The PGO cache generates the following additional targets:
- stage2-instrumented
Builds a stage1 compiler, runtime, and required tools (llvm-config, llvm-profdata) then uses that compiler to build an instrumented stage2 compiler.
- stage2-instrumented-generate-profdata
Depends on stage2-instrumented and will use the instrumented compiler to generate profdata based on the training files in clang/utils/perf-training
- stage2
Depends on stage2-instrumented-generate-profdata and will use the stage1 compiler with the stage2 profdata to build a PGO-optimized compiler.
- stage2-check-llvm
Depends on stage2 and runs check-llvm using the stage2 compiler.
- stage2-check-clang
Depends on stage2 and runs check-clang using the stage2 compiler.
- stage2-check-all
Depends on stage2 and runs check-all using the stage2 compiler.
- stage2-test-suite
Depends on stage2 and runs the test-suite using the stage2 compiler (requires in-tree test-suite).
BOLT¶
BOLT (Binary Optimization and Layout Tool) is a tool that optimizes binaries post-link by profiling them at runtime and then using that information to optimize the layout of the final binary among other optimizations performed at the binary level. There are also CMake caches available to build LLVM/Clang with BOLT.
To configure a single-stage build that builds LLVM/Clang and then optimizes it with BOLT, use the following CMake configuration:
$ cmake <path to source>/llvm -C <path to source>/clang/cmake/caches/BOLT.cmake
Then, build the BOLT-optimized binary by running the following ninja command:
$ ninja clang-bolt
If you’re seeing errors in the build process, try building with a recent version of Clang/LLVM by setting the CMAKE_C_COMPILER and CMAKE_CXX_COMPILER flags to the appropriate values.
It is also possible to use BOLT on top of PGO and (Thin)LTO for an even more significant runtime speedup. To configure a three stage PGO build with ThinLTO that optimizes the resulting binary with BOLT, use the following CMake configuration command:
$ cmake -G Ninja <path to source>/llvm \
-C <path to source>/clang/cmake/caches/BOLT-PGO.cmake \
-DBOOTSTRAP_LLVM_ENABLE_LLD=ON \
-DBOOTSTRAP_BOOTSTRAP_LLVM_ENABLE_LLD=ON \
-DPGO_INSTRUMENT_LTO=Thin
Then, to build the final optimized binary, build the stage2-clang-bolt target:
$ ninja stage2-clang-bolt
3-Stage Non-Determinism¶
In the ancient lore of compilers non-determinism is like the multi-headed hydra. Whenever its head pops up, terror and chaos ensue.

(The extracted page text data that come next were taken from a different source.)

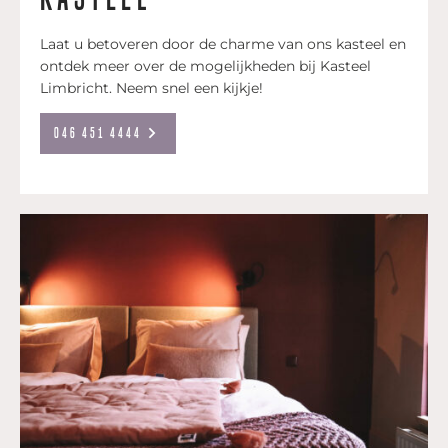
Laat u betoveren door de charme van ons kasteel en
ontdek meer over de mogelijkheden bij Kasteel
Limbricht. Neem snel een kijkje!
046 451 4444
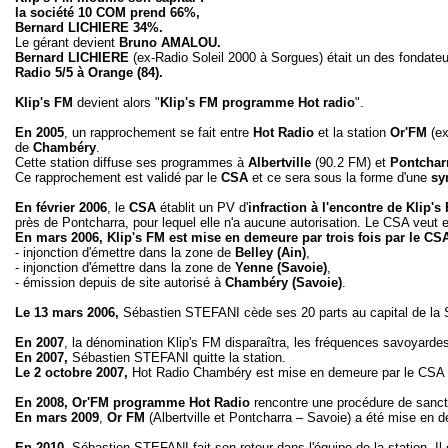
la société 10 COM prend 66%,
Bernard LICHIERE 34%.
Le gérant devient
Bruno AMALOU.
Bernard LICHIERE
(ex-Radio Soleil 2000 à Sorgues) était un des fondateu
Radio 5/5 à Orange (84).
Klip's FM
devient alors "
Klip's FM programme Hot radio
".
En
2005
, un rapprochement se fait entre
Hot Radio
et la station
Or'FM
(ex
de
Chambéry
.
Cette station diffuse ses programmes à
Albertville
(90.2 FM)
et
Pontchar
Ce rapprochement est validé par le
CSA
et ce sera sous la forme d'une
sy
En février 2006
, le
CSA
établit un PV d'
infraction à l'encontre de Klip
près de Pontcharra, pour lequel elle n'a aucune autorisation. Le CSA veut e
En mars 2006, Klip's FM est mise en demeure par trois fois par le CS
- injonction d'émettre dans la zone de
Belley (Ain)
,
- injonction d'émettre dans la zone de
Yenne (Savoie)
,
- émission depuis de site autorisé à
Chambéry (Savoie)
.
Le 13 mars 2006,
Sébastien STEFANI cède ses 20 parts au capital de 
En 2007
, la dénomination Klip's FM disparaîtra, les fréquences savoyarde
En 2007,
Sébastien STEFANI quitte la station.
Le 2 octobre 2007,
Hot Radio Chambéry est mise en demeure par le CSA p
En
2008, Or'FM programme Hot Radio
rencontre une procédure de sanc
En mars 2009
,
Or FM
(Albertville et Pontcharra – Savoie) a été mise en d
En 2010
, Sébastien STEFANI fait son retour dans l'équipe de la station.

Historically one of the tests to verify that a compiler was deterministic would be a three stage build. The idea of a three stage build is you take your sources and build a compiler (stage1), then use that compiler to rebuild the sources (stage2), then you use that compiler to rebuild the sources a third time (stage3) with an identical configuration to the stage2 build. At the end of this, you have a stage2 and stage3 compiler that should be bit-for-bit identical.
You can perform one of these 3-stage builds with LLVM and clang using the following commands:
$ cmake -G Ninja -C <path to source>/clang/cmake/caches/3-stage.cmake <path to source>/llvm
$ ninja stage3
After the build you can compare the stage2 and stage3 compilers.